AMW's vision for accelerating additive manufacturing.
AMW’s vision for accelerating additive manufacturing.


3D printing with amorphous metals

3D printing with amorphous metals may enable the creation of functional materials with extraordinary properties. Unlike traditional alloys, for example steel, amorphous metals do not have a crystalline microstructure. Exmet AB believes that with their additive manufacturing technology they can harness the properties of amorphous metals. Exmet says this permits,  

Products of almost any alloy – for example iron, titanium, aluminum, magnesium or cobalt based – and shape, virtually unaffected by corrosion, with low magnetization loss and the extreme strength of the materials allows for weight reductions of a magnitude that engineers up to now only have dreamt about.

To achieve this Exmet are using the investment to establish a manufacturing facility and open new offices in Stockholm. Exmet has selected an EOS M 290 system as the additive manufacturing system that will play a central role in decreasing, “the time to market for new functional products.

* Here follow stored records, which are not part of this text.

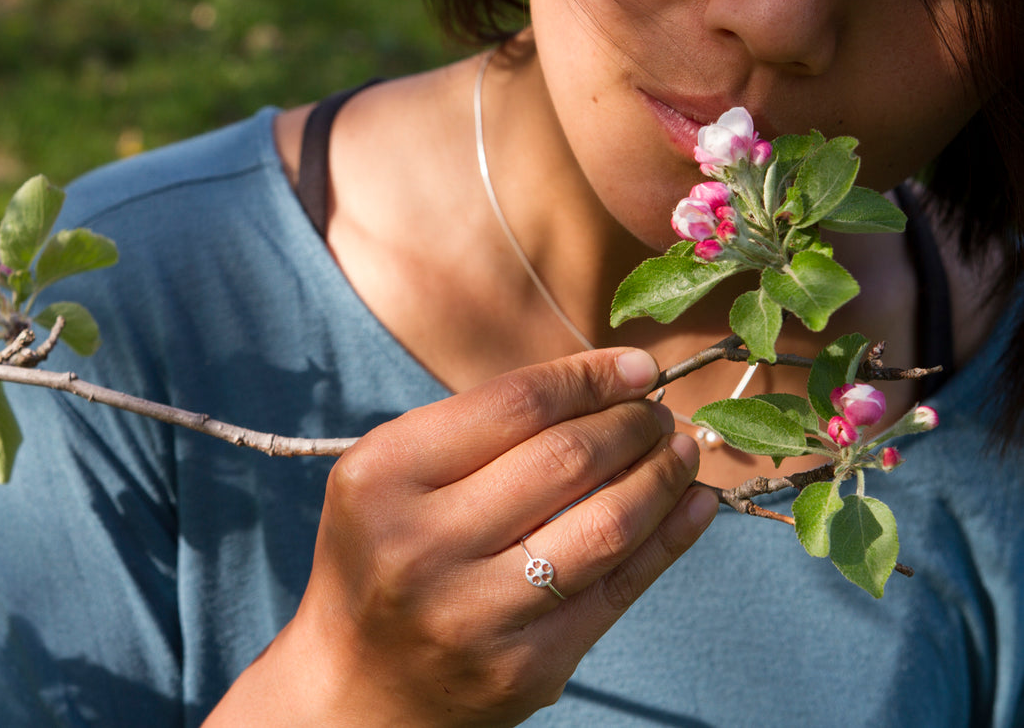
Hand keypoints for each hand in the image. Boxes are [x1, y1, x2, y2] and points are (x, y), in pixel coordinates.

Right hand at [209, 348, 715, 726]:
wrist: (359, 685)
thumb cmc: (383, 554)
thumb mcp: (393, 476)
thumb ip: (477, 429)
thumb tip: (604, 383)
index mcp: (383, 477)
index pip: (514, 404)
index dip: (589, 377)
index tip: (638, 367)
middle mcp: (422, 544)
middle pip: (564, 459)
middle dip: (631, 423)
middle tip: (658, 410)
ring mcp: (475, 613)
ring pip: (605, 526)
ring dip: (660, 476)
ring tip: (680, 449)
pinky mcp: (526, 668)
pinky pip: (619, 591)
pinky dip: (669, 540)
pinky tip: (694, 504)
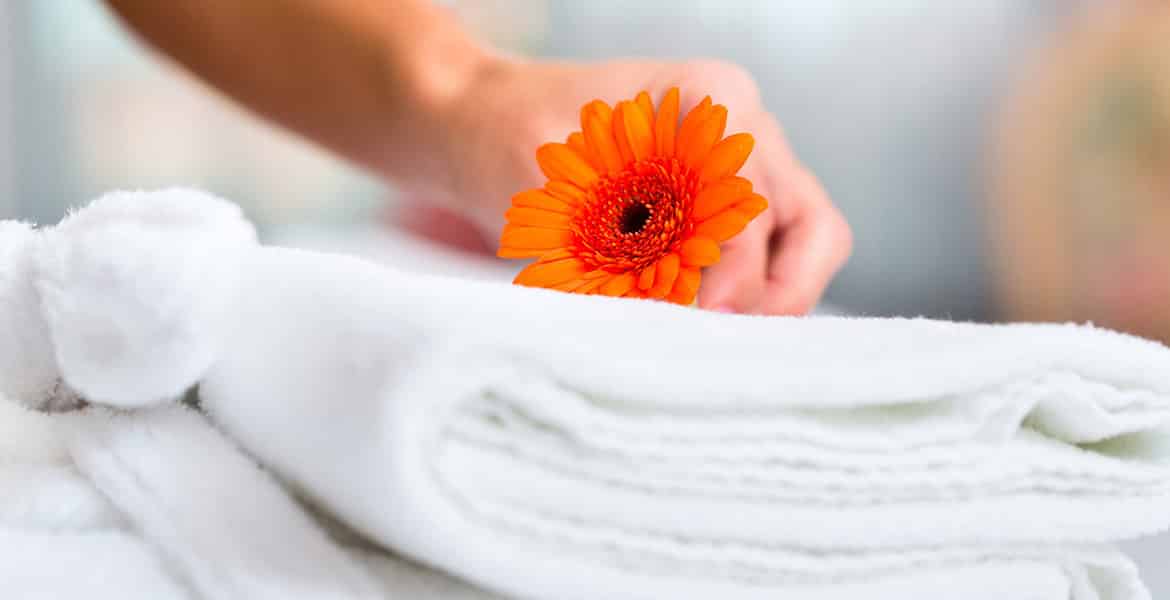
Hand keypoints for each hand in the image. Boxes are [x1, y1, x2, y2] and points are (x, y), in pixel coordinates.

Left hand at [405, 57, 851, 314]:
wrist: (480, 126)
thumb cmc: (507, 136)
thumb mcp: (555, 185)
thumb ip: (624, 239)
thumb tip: (683, 306)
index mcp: (710, 98)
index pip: (754, 202)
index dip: (735, 269)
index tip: (699, 314)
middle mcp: (744, 128)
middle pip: (812, 227)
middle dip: (778, 292)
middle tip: (722, 337)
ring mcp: (743, 166)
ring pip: (806, 244)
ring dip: (768, 298)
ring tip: (710, 335)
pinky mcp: (726, 202)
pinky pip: (770, 256)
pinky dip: (746, 294)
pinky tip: (697, 319)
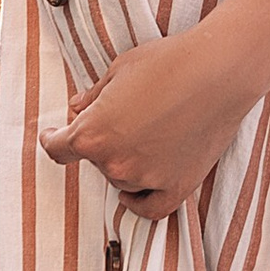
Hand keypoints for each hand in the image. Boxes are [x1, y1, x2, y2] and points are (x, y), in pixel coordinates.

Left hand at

Random amorphous atomic structure (left) compared with an ordered crystalline structure (right) Schematic via:
Random amorphous atomic structure (left) compared with an ordered crystalline structure (right) Schematic via:

Exploiting the properties of glassy alloys

According to the company, research into amorphous metal alloys has slowed “since the 1960’s since no suitable and general manufacturing method was available.” An Exmet AB spokesperson continued to say,

With Exmet AB’s additive manufacturing based technology the excellent properties of these glassy alloys can be fully exploited by engineers and designers, as it removes the limits set by casting, melt spinning and thermoplastic forming in manufacturing of amorphous metals.

Speaking about the investment Mattias Unosson, the CEO of Exmet said, “We are very pleased that AM Ventures, with its access to the EOS ecosystem and AM markets, has joined the amorphous adventure. You simply can’t find an investor that is more tech and business savvy in metal AM.”

Johann Oberhofer, Executive Vice President Technology, AM Ventures, said, “We are looking forward to support Exmet on their way to amorphous metal parts with completely new and unique properties. Our aim is not only to support through funding and technology, but also through our market access and management competencies which will be of significant help for Exmet.

Amorphous metals are an intriguing material for 3D printing. Recently we took a look at how  NASA’s Jet Propulsion Laboratory is reinventing the gear – using an advanced amorphous metal that works well in the -328 degrees Fahrenheit (-200°C) temperatures of space.

A gear covered in ice. Photo via NASA.
A gear covered in ice. Photo via NASA.